Points to Note When Filing a Refund Claim Under a Tax Treaty

When entering into a software license agreement with an overseas company and paying license fees, by subsequently filing “documents for the Income Tax Convention,” you can claim a refund of the income tax withheld.

In this case, we will explain the specific procedures through an example.

Example

Our company entered into a software license agreement with Company B in Country A. When paying the license fee, since Company B did not submit an “Application Form for Income Tax Convention,” we levied income tax withholding at a rate of 20.42%, and paid it to the tax office.

Recently, Company B submitted an “Application Form for Income Tax Convention” and requested a refund of the tax withheld.

Under the tax treaty between Country A and our country, the tax rate for royalties is 10% (hereinafter referred to as the “maximum tax rate”).

Can a refund claim be made to the tax office for the difference between the income tax withholding collected from Company B and paid to the tax office (i.e., the 20.42% rate) and the maximum tax rate (10%)?

Additionally, if a refund is granted, to whom would it be refunded – our company, or Company B?

Answer

By Company B submitting the “APPLICATION FORM FOR INCOME TAX CONVENTION”(Form3), as well as the “APPLICATION FORM FOR REFUND OF THE OVERPAID WITHHOLDING TAX OTHER THAN REDEMPTION OF SECURITIES AND REMUNERATION DERIVED FROM RENDERING PERSONAL SERVICES EXERCISED BY AN ENTERTAINER OR A SPORTSMAN IN ACCORDANCE WITH THE INCOME TAX CONVENTION” (Form 11), and other necessary documents to the tax office, the tax rate can be reduced to 10%.

The difference between the withholding tax paid (at a rate of 20.42%) and the withholding tax after applying the maximum rate of 10% will be refunded to Company B, presuming it is eligible under the tax treaty, by the tax office.

Explanation

1. Regarding application of reduced tax rates under tax conventions (treaties)

The law that applies tax treaties domestically for tax purposes is the “Act on Special Provisions of the Income Tax Act, the Corporation Tax Act and the Local Tax Act Incidental to Enforcement of Tax Treaties” (hereinafter referred to as the “Special Provisions Act”).

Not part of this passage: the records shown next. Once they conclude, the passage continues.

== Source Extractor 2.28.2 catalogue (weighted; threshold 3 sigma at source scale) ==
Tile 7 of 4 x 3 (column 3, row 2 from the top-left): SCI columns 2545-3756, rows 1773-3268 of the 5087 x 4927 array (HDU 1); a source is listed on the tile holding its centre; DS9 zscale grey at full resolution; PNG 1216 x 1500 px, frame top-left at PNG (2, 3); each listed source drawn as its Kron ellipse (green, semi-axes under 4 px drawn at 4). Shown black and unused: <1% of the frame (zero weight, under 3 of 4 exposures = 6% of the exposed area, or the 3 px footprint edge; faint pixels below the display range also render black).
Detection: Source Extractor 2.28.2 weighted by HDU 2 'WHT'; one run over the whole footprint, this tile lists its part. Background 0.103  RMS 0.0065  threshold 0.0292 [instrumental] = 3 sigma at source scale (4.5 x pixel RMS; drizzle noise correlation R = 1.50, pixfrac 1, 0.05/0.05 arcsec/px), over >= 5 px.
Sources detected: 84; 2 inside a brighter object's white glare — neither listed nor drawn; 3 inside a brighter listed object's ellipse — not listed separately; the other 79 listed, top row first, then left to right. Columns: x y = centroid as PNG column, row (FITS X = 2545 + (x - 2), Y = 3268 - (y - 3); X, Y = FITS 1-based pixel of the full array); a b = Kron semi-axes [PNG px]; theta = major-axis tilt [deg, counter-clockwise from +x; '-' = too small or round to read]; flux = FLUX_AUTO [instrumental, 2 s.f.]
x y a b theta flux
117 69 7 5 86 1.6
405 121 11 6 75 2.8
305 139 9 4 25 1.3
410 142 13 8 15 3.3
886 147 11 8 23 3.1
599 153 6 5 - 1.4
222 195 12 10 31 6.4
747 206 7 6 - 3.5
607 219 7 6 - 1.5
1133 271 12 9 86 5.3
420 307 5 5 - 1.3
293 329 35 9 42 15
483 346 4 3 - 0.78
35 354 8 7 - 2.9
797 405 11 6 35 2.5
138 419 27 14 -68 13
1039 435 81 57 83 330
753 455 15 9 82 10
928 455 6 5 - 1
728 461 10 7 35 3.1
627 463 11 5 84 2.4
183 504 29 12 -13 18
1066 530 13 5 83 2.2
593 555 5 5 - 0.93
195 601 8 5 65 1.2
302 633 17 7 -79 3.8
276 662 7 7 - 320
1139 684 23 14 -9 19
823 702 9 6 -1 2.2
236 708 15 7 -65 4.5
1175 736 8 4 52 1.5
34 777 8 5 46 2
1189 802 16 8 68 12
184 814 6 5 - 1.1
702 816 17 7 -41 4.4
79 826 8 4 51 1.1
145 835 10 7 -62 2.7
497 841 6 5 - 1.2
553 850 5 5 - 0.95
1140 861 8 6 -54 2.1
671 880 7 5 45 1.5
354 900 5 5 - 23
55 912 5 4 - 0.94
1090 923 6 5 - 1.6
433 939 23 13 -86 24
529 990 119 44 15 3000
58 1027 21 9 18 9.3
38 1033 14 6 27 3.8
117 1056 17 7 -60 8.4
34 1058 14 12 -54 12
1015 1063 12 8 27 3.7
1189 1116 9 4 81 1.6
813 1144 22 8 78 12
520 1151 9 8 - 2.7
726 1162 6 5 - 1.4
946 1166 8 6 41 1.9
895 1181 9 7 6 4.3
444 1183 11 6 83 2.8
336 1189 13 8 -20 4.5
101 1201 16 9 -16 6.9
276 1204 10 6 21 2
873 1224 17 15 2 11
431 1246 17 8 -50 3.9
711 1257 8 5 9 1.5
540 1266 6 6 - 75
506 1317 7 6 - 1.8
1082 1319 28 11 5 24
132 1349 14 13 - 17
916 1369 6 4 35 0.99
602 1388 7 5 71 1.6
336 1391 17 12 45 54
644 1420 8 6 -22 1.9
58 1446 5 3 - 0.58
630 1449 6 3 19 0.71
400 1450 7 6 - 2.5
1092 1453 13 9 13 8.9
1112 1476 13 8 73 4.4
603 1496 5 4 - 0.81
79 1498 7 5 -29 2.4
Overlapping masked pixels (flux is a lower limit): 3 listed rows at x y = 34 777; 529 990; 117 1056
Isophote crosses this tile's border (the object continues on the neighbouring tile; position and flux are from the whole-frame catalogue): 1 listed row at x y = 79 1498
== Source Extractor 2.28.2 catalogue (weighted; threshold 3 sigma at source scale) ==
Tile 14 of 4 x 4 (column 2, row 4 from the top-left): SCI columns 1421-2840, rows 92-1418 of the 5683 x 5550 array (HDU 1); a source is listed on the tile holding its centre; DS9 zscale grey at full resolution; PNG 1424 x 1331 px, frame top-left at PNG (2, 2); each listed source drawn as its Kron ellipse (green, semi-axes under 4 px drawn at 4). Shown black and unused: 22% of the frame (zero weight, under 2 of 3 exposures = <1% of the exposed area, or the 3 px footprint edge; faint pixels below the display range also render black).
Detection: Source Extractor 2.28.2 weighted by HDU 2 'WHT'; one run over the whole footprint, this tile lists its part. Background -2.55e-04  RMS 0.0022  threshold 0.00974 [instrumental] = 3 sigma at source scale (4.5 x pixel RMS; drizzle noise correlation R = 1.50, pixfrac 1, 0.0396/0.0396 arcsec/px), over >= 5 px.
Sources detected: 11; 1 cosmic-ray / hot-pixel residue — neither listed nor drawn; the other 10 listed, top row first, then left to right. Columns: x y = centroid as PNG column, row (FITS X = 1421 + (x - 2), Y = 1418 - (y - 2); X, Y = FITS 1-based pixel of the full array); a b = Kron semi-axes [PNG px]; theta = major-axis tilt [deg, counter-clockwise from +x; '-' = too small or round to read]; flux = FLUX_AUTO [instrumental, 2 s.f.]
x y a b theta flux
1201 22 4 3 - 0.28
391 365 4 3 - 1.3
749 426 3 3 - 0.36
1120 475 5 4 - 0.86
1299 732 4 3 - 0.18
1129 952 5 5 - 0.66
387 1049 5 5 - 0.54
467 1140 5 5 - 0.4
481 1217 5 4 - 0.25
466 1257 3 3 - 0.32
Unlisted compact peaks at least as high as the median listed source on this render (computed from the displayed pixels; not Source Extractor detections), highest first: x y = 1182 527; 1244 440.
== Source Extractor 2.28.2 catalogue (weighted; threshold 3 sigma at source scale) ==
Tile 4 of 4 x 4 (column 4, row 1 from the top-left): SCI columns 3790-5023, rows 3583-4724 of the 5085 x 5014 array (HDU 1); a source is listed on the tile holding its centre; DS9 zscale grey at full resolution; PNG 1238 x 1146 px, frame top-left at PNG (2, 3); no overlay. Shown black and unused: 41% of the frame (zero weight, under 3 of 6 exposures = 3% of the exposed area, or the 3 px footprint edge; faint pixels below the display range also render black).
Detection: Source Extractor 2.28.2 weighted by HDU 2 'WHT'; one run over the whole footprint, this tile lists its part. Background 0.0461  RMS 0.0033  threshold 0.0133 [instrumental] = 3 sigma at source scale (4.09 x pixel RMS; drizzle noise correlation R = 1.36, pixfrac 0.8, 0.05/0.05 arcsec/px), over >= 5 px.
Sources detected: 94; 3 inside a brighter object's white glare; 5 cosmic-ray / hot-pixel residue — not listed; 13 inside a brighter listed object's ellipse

Under the Special Provisions Act, the income tax rate applicable to royalties is replaced with the tax rate specified in the tax treaty.
(Special Provisions Act, Article 2-5, Paragraph 3, Item 2 (1)).

2. Submission of the “Application Form for Income Tax Convention” after payment of license fees

The application form for tax reductions or exemptions under a tax treaty “must be submitted by the day before the date of receipt of payment, through the withholding agent, to the tax office with jurisdiction over the withholding agent.”
(Special Provisions Act, Ordinance 2(1))

Therefore, if the “Application Form for Income Tax Convention” is not submitted by the day before the payment date, withholding tax will be withheld at a rate of 20.42% at the time of payment.

However, if the “Application Form for Income Tax Convention” is submitted after the payment, in accordance with the Convention, the difference between the withholding tax amount (20.42%) and the maximum tax rate (10%) may be refunded.
(Special Provisions Act, Enforcement Order 2(8))

3. Procedures for refunding withholding tax, and the refund recipient

Company B in Country A – via your company – must submit the following documents to the tax office in charge of your company: “Application Form for Income Tax Convention” (Form 3), “Application Form for Refund of Overpaid Withholding Tax” (Form 11), and other necessary documents, in order to request a refund of the difference between the withholding tax paid to the tax office (20.42%) and the applicable tax rate (10%).

The withholding tax will be refunded to Company B in Country A.